How ist this possible? Well, the reason is very simple. Even if the theoretical model describes nature perfectly, the data have statistical as well as systematic uncertainties leading to irreducible constant contributions to $\chi^2$. For instance, the two measurements of $F_L$ in $B\to K^*\mu^+\mu^-$ by ATLAS and LHCb at low $q^2$ are not compatible with each other within 1 standard deviation, which contributes a constant positive contribution to $\chi^2$ when they are treated as independent.
Using only “sensitive” observables
On the other hand, in the talk at hand, it is also mentioned that one should remove an observable from the fit if it is “relatively insensitive to the variation of the Wilson coefficients”. Could this help to solve the paradox? To determine which these observables are, I computed
$$\delta_i = \left[O_i \left( \vec C^{\rm NP} \right) – O_i \left( \vec 0 \right) \right] / \sqrt{\sigma_{{\rm th},i}^2+\sigma_{{\rm exp},i}^2}$$
i.e. the relative variation of an observable under variation of the Wilson coefficients, normalized to the combined experimental and theoretical uncertainty. Requiring that $|\delta|>1$ for the benchmark points $C_9^{\rm NP}=-1.5$ and $C_{10}^{\rm NP}=+1.5$, we are left with just $N=37$ observables.

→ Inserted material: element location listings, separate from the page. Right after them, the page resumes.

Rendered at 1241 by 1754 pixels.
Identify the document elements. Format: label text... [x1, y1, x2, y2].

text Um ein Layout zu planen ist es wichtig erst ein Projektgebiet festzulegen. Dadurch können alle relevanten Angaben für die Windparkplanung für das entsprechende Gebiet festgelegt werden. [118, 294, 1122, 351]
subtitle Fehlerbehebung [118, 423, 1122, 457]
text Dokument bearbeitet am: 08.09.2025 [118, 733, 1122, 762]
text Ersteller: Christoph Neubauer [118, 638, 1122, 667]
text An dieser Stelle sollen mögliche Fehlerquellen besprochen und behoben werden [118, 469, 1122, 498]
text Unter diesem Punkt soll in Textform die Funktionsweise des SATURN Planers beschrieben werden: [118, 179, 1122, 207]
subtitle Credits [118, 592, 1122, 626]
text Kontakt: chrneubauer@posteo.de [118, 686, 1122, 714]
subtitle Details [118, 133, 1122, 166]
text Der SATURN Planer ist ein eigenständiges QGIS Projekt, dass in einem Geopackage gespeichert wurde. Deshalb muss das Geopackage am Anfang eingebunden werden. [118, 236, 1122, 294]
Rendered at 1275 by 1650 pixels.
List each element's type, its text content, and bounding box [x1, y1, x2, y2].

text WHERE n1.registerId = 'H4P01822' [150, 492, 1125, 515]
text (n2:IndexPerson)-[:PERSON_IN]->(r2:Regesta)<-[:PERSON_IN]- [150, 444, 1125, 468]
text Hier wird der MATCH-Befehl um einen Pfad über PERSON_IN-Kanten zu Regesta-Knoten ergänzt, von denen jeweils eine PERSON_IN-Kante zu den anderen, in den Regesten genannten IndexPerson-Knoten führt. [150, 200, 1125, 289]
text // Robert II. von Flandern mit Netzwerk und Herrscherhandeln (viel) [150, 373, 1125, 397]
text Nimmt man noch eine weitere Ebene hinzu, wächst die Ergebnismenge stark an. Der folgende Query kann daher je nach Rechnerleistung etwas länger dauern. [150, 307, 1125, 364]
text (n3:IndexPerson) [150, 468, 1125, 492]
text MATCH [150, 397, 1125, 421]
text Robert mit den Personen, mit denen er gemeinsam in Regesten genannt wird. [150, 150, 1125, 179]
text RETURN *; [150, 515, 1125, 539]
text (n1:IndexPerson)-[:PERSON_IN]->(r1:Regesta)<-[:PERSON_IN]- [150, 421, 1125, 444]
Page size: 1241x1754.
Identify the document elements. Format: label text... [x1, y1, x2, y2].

Let’s repeat the previous game: we get$F_{\chi^2}^{-1}(0.68, 35) =38.4$, $F_{\chi^2}^{-1}(0.95, 35) =50.3$, $\chi^2_{\rm min}=55.9$, $\chi^2_{\rm SM}=67.9$. Again, the “$1\sigma$” value cannot be attained, and this time, not even the best fit point is within the “$2\sigma$” region!
Graphically:
The left plot, using the “traditional” $\Delta\chi^2$ method, is now a bit looser since less observables are included. With the “absolute $\chi^2$”, the regions disappear completely.
Upshot
The problem of the “absolute $\chi^2$” method can be understood with a simple gedanken experiment. Let’s assume experiment X measures one of the “sensitive” observables but, due to a measurement error, is very far off the “true” value, while the other experiments got it right. In the $\Delta\chi^2$ method, this will have no impact, since it will simply shift the $\chi^2$ by a virtually constant amount. In the absolute $\chi^2$ method instead, this can lead to a drastic shrinking of the “allowed regions”. And in fact this is what happens taking the numerics of our paper that includes a large number of observables.
To summarize, I don’t think the “absolute $\chi^2$” plots can be used to judge the significance of a possible new physics contribution (or of an underestimation of SM uncertainties that mimicks new physics).
I would be happy to hear your opinions.